Required work:
Copy every line of the data that includes the string "Ubuntu".

Dataset entries:

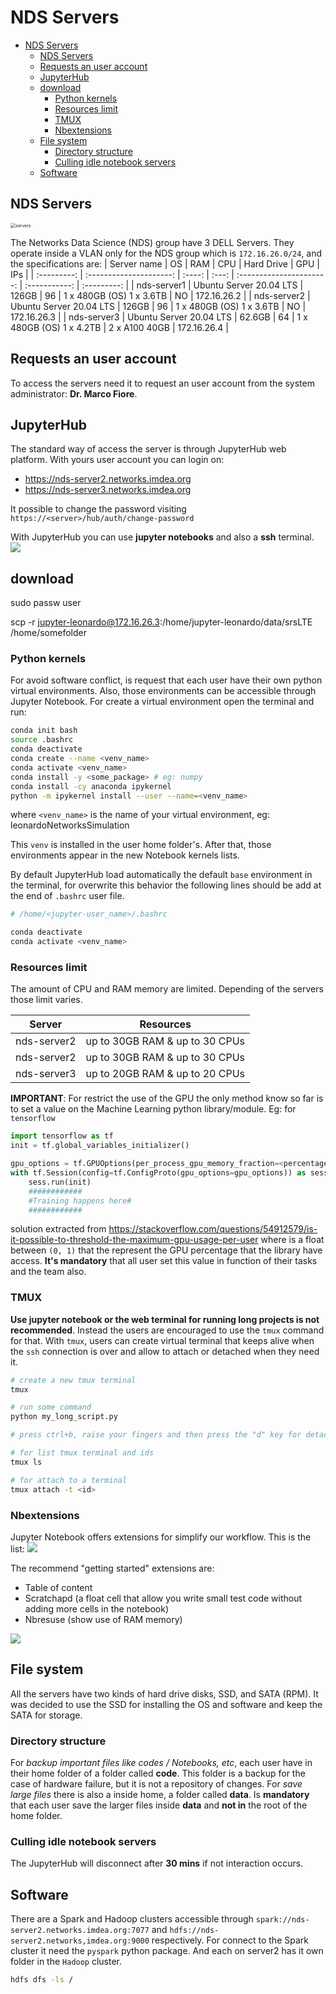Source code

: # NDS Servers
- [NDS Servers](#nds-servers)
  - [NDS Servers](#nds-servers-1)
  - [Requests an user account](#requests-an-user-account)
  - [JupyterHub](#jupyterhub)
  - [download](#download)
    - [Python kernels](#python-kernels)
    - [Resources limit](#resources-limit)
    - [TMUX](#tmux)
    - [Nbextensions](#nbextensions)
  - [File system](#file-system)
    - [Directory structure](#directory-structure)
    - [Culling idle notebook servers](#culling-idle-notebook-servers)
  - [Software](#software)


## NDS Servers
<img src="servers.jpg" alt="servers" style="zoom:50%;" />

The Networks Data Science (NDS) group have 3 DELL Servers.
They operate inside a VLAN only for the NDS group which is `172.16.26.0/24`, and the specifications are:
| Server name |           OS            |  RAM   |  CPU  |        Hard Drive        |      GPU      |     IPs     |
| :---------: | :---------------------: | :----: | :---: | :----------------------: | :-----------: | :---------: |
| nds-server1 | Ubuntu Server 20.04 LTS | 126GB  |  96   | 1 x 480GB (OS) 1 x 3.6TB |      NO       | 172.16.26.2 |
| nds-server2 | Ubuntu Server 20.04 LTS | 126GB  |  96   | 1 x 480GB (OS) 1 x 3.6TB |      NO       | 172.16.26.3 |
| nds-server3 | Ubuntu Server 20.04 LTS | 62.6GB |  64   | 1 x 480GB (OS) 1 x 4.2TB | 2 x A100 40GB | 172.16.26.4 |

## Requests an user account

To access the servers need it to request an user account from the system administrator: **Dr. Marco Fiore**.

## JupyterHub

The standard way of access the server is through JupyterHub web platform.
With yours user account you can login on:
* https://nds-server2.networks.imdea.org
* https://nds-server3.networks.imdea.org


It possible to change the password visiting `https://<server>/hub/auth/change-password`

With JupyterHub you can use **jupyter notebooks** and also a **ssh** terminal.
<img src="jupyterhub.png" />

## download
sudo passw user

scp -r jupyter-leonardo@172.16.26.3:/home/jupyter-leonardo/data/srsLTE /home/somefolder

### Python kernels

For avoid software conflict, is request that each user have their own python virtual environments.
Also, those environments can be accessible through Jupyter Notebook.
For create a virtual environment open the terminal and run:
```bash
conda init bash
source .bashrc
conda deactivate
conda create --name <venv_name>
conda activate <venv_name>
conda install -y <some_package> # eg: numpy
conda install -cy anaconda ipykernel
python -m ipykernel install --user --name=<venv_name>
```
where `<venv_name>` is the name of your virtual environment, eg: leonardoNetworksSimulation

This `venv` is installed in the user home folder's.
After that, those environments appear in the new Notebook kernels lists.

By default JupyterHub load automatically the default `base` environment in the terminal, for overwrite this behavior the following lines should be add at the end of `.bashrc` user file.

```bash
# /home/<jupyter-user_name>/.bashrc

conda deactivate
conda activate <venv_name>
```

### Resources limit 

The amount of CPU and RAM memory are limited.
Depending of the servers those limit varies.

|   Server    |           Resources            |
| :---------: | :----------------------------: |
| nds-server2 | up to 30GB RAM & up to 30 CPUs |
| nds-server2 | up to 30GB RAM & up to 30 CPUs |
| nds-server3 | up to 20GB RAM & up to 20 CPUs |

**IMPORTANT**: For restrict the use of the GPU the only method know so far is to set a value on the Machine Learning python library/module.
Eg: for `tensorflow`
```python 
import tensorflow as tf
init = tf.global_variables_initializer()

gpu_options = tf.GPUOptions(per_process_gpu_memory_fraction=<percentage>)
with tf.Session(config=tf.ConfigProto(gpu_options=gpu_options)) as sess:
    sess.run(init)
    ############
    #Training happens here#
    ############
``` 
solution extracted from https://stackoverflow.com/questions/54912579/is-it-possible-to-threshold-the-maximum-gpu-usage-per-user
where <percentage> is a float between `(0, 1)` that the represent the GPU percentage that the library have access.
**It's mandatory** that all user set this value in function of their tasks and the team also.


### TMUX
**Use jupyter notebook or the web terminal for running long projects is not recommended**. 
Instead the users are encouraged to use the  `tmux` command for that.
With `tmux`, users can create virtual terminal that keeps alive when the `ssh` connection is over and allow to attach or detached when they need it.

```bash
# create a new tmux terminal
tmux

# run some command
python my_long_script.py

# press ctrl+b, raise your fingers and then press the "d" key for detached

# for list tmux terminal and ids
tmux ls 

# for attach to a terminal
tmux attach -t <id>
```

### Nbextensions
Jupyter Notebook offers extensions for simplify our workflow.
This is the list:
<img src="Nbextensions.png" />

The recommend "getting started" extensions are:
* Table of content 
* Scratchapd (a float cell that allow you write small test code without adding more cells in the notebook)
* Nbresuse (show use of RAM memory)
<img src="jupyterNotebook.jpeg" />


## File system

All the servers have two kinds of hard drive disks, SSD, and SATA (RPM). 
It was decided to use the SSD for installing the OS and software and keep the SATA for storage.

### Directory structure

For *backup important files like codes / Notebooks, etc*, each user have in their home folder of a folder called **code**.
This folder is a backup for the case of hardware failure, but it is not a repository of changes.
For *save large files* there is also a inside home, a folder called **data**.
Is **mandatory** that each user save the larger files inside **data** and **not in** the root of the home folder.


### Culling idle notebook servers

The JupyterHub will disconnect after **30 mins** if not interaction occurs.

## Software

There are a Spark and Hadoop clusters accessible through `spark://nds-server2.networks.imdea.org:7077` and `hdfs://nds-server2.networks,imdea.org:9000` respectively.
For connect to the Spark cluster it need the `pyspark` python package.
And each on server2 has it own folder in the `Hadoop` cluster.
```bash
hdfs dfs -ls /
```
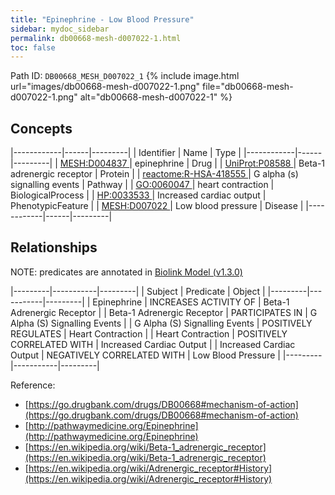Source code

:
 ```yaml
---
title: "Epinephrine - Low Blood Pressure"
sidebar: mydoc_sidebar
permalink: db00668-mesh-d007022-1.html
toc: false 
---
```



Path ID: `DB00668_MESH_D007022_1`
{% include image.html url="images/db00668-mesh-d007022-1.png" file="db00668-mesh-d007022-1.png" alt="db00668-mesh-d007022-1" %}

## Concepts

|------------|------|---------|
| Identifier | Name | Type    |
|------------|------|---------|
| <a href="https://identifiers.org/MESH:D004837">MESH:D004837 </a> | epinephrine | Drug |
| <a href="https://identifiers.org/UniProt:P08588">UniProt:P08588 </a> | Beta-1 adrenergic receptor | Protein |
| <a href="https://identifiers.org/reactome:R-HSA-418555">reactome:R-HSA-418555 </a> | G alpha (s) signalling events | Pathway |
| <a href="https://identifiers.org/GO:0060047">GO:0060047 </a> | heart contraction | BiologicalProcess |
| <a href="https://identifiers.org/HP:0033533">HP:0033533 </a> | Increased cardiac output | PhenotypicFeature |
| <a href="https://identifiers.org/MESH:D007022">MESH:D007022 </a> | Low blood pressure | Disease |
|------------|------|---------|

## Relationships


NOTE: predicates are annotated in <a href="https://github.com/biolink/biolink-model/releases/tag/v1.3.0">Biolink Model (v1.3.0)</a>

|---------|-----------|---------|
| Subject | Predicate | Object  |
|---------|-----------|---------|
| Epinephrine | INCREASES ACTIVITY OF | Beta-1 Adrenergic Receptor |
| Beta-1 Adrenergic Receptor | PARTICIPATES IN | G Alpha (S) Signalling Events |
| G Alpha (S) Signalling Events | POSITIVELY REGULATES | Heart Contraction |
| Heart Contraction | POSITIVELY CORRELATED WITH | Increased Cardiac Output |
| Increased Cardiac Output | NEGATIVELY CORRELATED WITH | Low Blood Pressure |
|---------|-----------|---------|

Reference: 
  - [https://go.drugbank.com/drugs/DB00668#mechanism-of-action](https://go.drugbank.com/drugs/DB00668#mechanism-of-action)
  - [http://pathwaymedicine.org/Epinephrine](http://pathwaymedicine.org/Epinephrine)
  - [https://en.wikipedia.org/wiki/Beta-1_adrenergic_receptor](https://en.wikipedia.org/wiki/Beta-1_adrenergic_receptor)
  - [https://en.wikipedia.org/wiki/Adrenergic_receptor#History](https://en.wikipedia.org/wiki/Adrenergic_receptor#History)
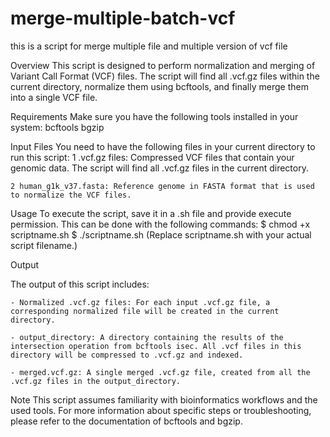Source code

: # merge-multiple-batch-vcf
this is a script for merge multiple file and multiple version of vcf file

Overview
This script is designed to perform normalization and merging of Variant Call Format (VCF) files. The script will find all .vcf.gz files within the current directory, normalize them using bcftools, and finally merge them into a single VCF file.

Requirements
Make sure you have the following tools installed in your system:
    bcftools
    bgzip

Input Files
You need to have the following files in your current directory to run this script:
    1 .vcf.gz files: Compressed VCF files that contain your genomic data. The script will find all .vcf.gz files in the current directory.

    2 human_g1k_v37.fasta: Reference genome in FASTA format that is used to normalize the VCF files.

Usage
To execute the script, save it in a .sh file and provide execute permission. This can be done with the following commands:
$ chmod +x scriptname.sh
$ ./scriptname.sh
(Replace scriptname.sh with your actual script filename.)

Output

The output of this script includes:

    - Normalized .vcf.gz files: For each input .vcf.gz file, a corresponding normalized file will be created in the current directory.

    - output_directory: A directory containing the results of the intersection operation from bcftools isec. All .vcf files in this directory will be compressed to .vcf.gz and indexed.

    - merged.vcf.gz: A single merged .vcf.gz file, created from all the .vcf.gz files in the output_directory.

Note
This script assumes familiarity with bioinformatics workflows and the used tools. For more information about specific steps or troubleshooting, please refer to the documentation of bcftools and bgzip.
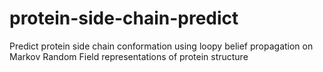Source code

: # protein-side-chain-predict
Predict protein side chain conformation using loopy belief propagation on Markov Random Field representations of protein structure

Written response:
| nds-server1 | Ubuntu Server 20.04 LTS | 126GB  |  96   | 1 x 480GB (OS) 1 x 3.6TB |      NO       | 172.16.26.2 |
| nds-server2 | Ubuntu Server 20.04 LTS | 126GB  |  96   | 1 x 480GB (OS) 1 x 3.6TB |      NO       | 172.16.26.3 |
| nds-server3 | Ubuntu Server 20.04 LTS | 62.6GB |  64   | 1 x 480GB (OS) 1 x 4.2TB | 2 x A100 40GB | 172.16.26.4 |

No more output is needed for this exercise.